Before the war, Ljudmila was a cashier in a shop. To get a job now, they must be able to go into town, but there is no bus line. The family survives on what they can grow in their two garden lands.
“When spring comes, we work from morning to evening in the vegetable plot,” Ljudmila says. They grow potatoes, beets, radishes, tomatoes and dill, and they already planted the garlic in the autumn. The family also has 11 hens and a rooster. But, Ljudmila explains, there are not many eggs during the winter; when it is warmer there can be eight a day.
Sofia loves omelets and fried eggs. She asks for either every morning. Pancakes, on the other hand, are not an option; the flour must be bought with money they do not have.

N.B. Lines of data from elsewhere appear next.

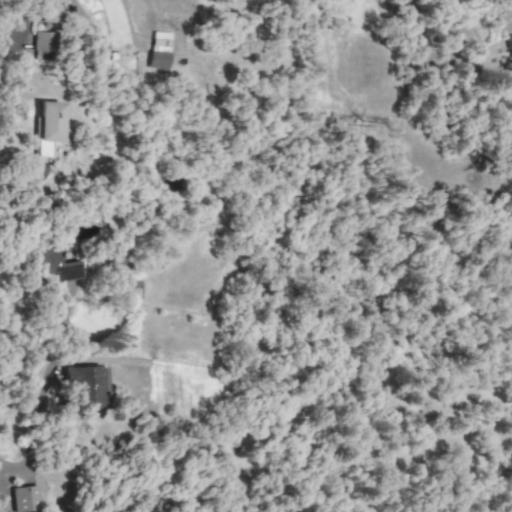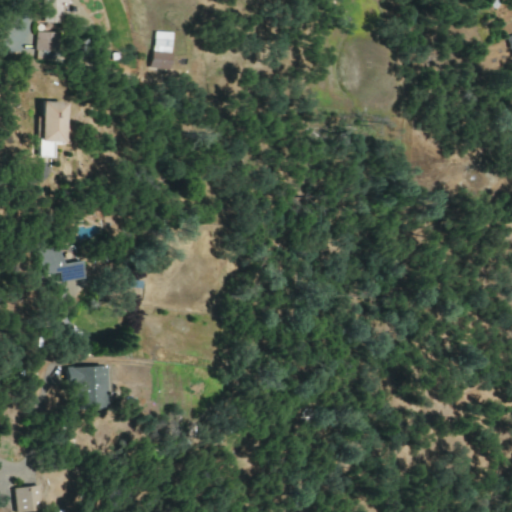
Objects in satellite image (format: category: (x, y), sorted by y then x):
building: (50, 11)
building: (44, 46)
building: (158, 50)
building: (44, 126)
building: (51, 265)
building: (84, 387)
road: (40, 443)
building: (23, 499)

“Without the vegetable plot, we would never have survived,” says Ljudmila.
It is lunchtime in Zaitseve in the Donetsk region. In a bunker in a field a couple of miles from Ljudmila’s house, two young soldiers have just woken up after their night shift. Andrei, 26, has a son who is 2 years old. His wife works at a bank. For more than four years he has served in the war.
Here in the bunker, the walls are covered in an insulating metal foil. They sleep on simple wooden beds with sleeping pads and sleeping bags. On the wall hangs a drawing from a preschool wishing the soldiers a happy new year. It has been quiet here for a while, they explain, and the days come and go. When they are not at their post looking out over the fields, they are focused on their survival in the trenches.
“We dig out of the trenches when the walls collapse. We shovel snow, saw and chop wood. Then it’s time for post, then food, and then it all starts again,” Andrei says, adding that if there is time left over, he watches a movie on his phone. The previous evening he had watched “Extraction,” an action movie about a mercenary who is paid to save a drug baron’s kidnaped son.
Although they live underground, news from the outside world reaches through. While we were there, the U.S. Embassy in Kyiv announced that it is beginning an evacuation of embassy staff and relatives. An additional 80 tons of weapons and ammunition from the U.S. has landed in Kyiv. The British foreign secretary has warned that Russia is planning a coup with the aim of installing a Putin-loyal leader in Kyiv. At the same time, train after train with Russian tanks and heavy weapons from eastern Russia roll in the direction of Ukraine.
“I try not to watch the news, so I do not get nervous unnecessarily,”
Andrei says. He misses his family, especially his 2-year-old son. “God willing, everything will be fine and I will see my son again soon.”
This dispatch is a collaboration between New Lines and Swedish newspaper Expressen.